The movie takes place in three possibly four different stages/parts. Beginning with the "Dawn of Man" where humanoid ape men discover a monolith and learn from, which we can infer from the editing of the shot, to use tools.

 

 

 

 

This mental growth of these proto-men then moves the film to opening of the greatest technological movement of mankind, space travel. The movie then follows the progression of Dr. Floyd and to a secret moon mission where yet another monolith is found. The film jumped ahead to 18 months after the moon discovery and the spaceship's Odyssey voyage to Jupiter. The humans aboard must overcome their own technology, the computer HAL, in order to survive and as Dave Bowman finally discovers, to find where the monolith came from. Finally in the last stage, Dave travels to "Jupiter and Beyond the Infinite" through the stargate that is created with the monolith by Jupiter. The movie takes these massive jumps in time because the only time we need to pay attention to is when the monoliths push mankinds understanding beyond what it has become used to. As we can see in the clip above, Kubrick condenses the whole of human history as we know it into a spinning bone of the proto-man which culminates into the leap of space travel. The affect of this possible minor editorial cut is that all of human kinds push beyond the primitive in inconsequential and that it is only the movement beyond our own planet that truly counts in the eons.

 

The Film Style

The film is a spectacle in and of itself.

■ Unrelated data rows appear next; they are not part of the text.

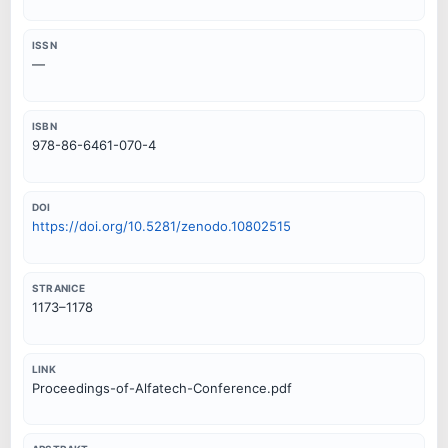
ISSN
—
ISBN
978-86-6461-070-4
DOI
https://doi.org/10.5281/zenodo.10802515
STRANICE
1173–1178
LINK
Proceedings-of-Alfatech-Conference.pdf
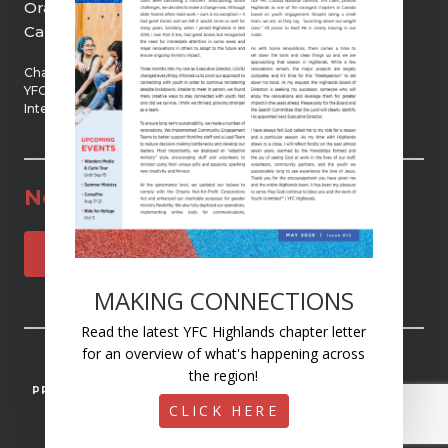
Orangeville, ON, L9W 2Z5
Canada
Chartered member of
YFC Canada and YFC
International
Newsletter
SUBSCRIBE
MAKING CONNECTIONS
Read the latest YFC Highlands chapter letter
for an overview of what's happening across
© 2025 YOUTH UNLIMITED | YFC HIGHLANDS
the region!
PRIVACY
ACCESSIBILITY
STAFF MISSION CONTROL
CLICK HERE
REGISTERED CHARITY #107481079RR0001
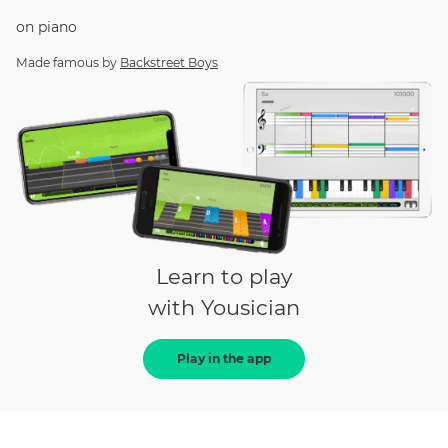
on
piano
Made famous by
Backstreet Boys
Learn to play
with Yousician
Play in the app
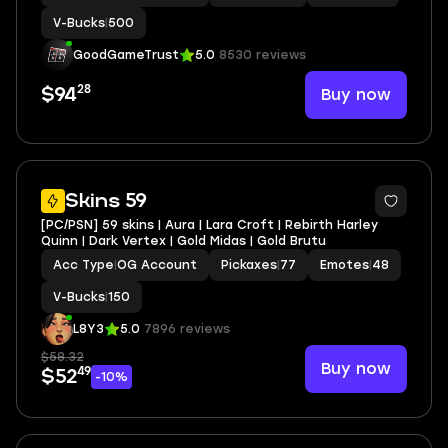
V-Bucks
|
500
GoodGameTrust
5.0
8530 reviews
28
Buy now
$94
Skins 59
[PC/PSN] 59 skins | Aura | Lara Croft | Rebirth Harley
Quinn | Dark Vertex | Gold Midas | Gold Brutu
Acc Type
|
OG Account
Pickaxes
|
77
Emotes
|
48
V-Bucks
|
150
L8Y3
5.0
7896 reviews
$58.32
Buy now
49
$52
-10%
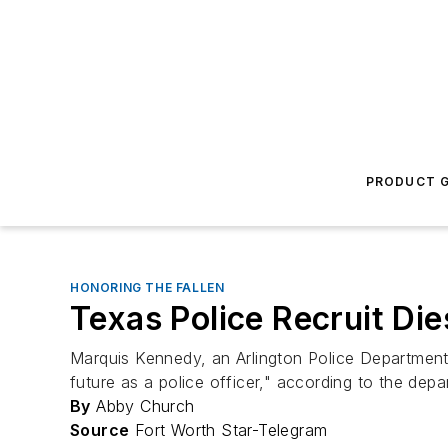
PRODUCT G
HONORING THE FALLEN
Texas Police Recruit Die
Marquis Kennedy, an Arlington Police Department 
future as a police officer," according to the depa
By
Abby Church
Source
Fort Worth Star-Telegram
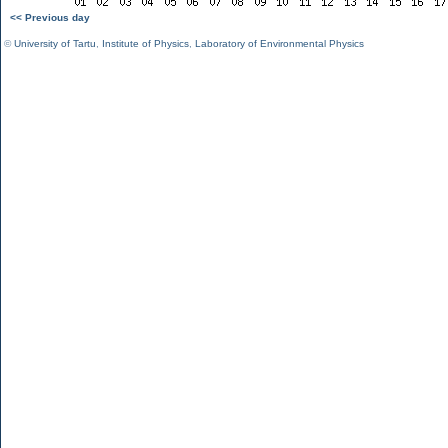
<< Previous day
©
University of Tartu
,
Institute of Physics
,
Laboratory of Environmental Physics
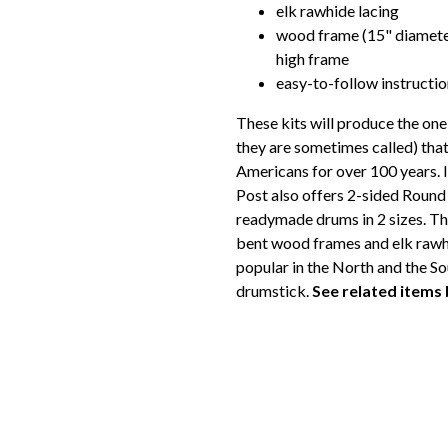
elk rawhide lacing
wood frame (15" diameter
high frame
easy-to-follow instructi
These kits will produce the on
they are sometimes called) tha
Americans for over 100 years. I
Post also offers 2-sided Round 
readymade drums in 2 sizes. T
bent wood frames and elk rawhi
popular in the North and the 
drumstick.
See related items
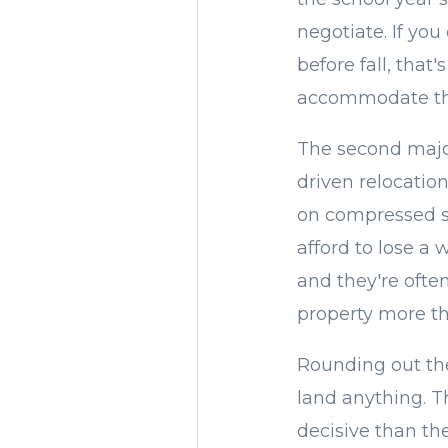
negotiate. If you
before fall, that
accommodate th
The second majo
driven relocatio
on compressed sc
afford to lose a 
and they're ofte
property more th
Rounding out th
land anything. Th
decisive than th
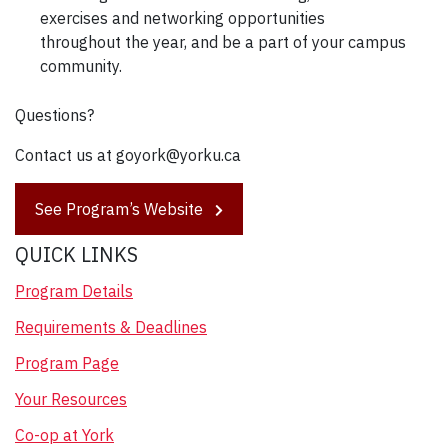
exercises and networking opportunities
throughout the year, and be a part of your campus
community.
Questions?
Contact us at goyork@yorku.ca
See Program’s Website
QUICK LINKS
Program Details
Requirements & Deadlines
Program Page
Your Resources
Co-op at York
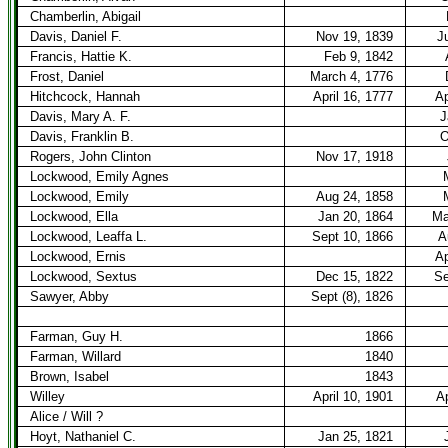
Chamberlin, Abigail
Davis, Daniel F.
Nov 19, 1839
J
Francis, Hattie K.
Feb 9, 1842
Frost, Daniel
March 4, 1776
Hitchcock, Hannah
April 16, 1777
Ap
Davis, Mary A. F.
J
Davis, Franklin B.
O
Rogers, John Clinton
Nov 17, 1918
Lockwood, Emily Agnes
Lockwood, Emily
Aug 24, 1858
Lockwood, Ella
Jan 20, 1864
Ma
Lockwood, Leaffa L.
Sept 10, 1866
A
Lockwood, Ernis
Ap
Lockwood, Sextus
Dec 15, 1822
Se
Sawyer, Abby
Sept (8), 1826
Farman, Guy H.
1866
Farman, Willard
1840
Brown, Isabel
1843
Willey
April 10, 1901
Ap
Alice / Will ?
Hoyt, Nathaniel C.
Jan 25, 1821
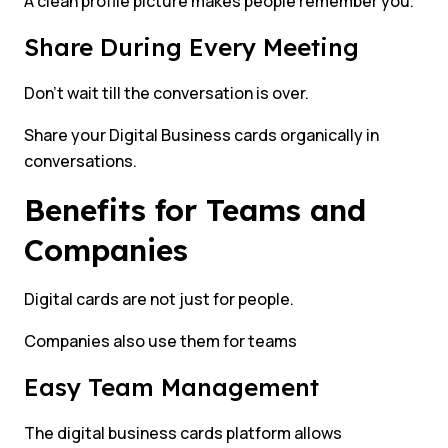
A clean profile picture makes people remember you.
Share During Every Meeting
Don’t wait till the conversation is over.
Share your Digital Business cards organically in
conversations.
Benefits for Teams and
Companies
Digital cards are not just for people.
Companies also use them for teams
Easy Team Management
The digital business cards platform allows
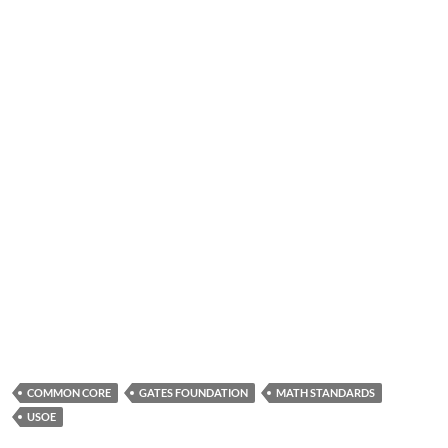
COMMON CORE
GATES FOUNDATION
MATH STANDARDS
USOE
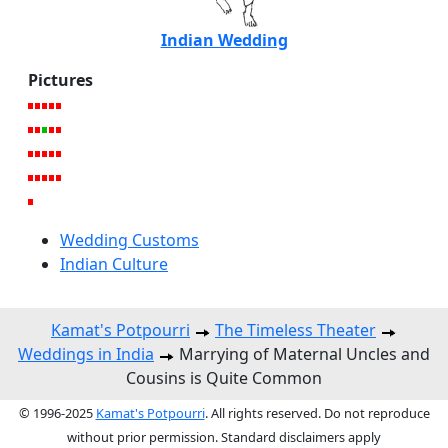
Indian Wedding
Pictures
Wedding Customs
Indian Culture
Kamat's Potpourri
The Timeless Theater
Weddings in India
Marrying of Maternal Uncles and
Cousins is Quite Common
© 1996-2025
Kamat's Potpourri
. All rights reserved. Do not reproduce
without prior permission. Standard disclaimers apply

It takes more than half an hour to hear anyone speak in a recognizeable line in this film, we as an audience know the visual aspects of the film is more important than any sound we may hear. It took Kubrick two years to create the "most realistic" depictions of space  that could be created at that time (4). It appeared that people in the space stations and ships were in anti-gravity situations like sometimes running on walls and ceilings and float like astronauts actually do in space. This work on creating the special effects helped advance movie technology by leaps and bounds, this fact is sort of funny because the movies seems, especially the HAL sequences, to show his doubts about our technology and technologies advancement. The film features nondiagetic music from orchestras, perhaps to fill the space for space, and sounds from the characters, but you don't hear both orchestra and characters at the same time. Some people thought that this movie was slow and dull because of how slowly it progresses of the story by the plot, however that lack of action gives the viewer pleantly of time to look around the screen and take in the the masterful mise-en-scene that Kubrick brought to the screen. In the clip below we can see how Kubrick took his time to make every long shot count to the fullest and finally culminating in the emergence of the stargate and the final transition of man that we see in the film.

 

 


 Work Cited

(1). "2001: A Space Odyssey (1968)." Greatest Films - The Best Movies in Cinematic History. Web. 04 Nov. 2009. <http://www.filmsite.org/twot.html>.
 
(2)."2001: A Space Odyssey (film) -." Wikipedia, the free encyclopedia. Web. 04 Nov. 2009. <http://en.wikipedia.org/wiki/2001:_A_Space_Odyssey_(film)>.
 
(3). "2001: A Space Odyssey Internet Resource Archive." Business solutions with a Web interface | Palantir.net. Web. 04 Nov. 2009. <http://www.palantir.net/2001/>. 

 

(4). "2001: A Space Odyssey Overview -." AllMovie. Web. 04 Nov. 2009. <http://www.allmovie.com/work/169>. 

Comments (1)

Sean Desilets said

at 10:48 am on Nov 5, 2009

* Could use some interpretive material--for example: *why* does the film make those big jumps in time?
* More on visual style?
* "The Film" paragraph mentions reservations about technology. More about that?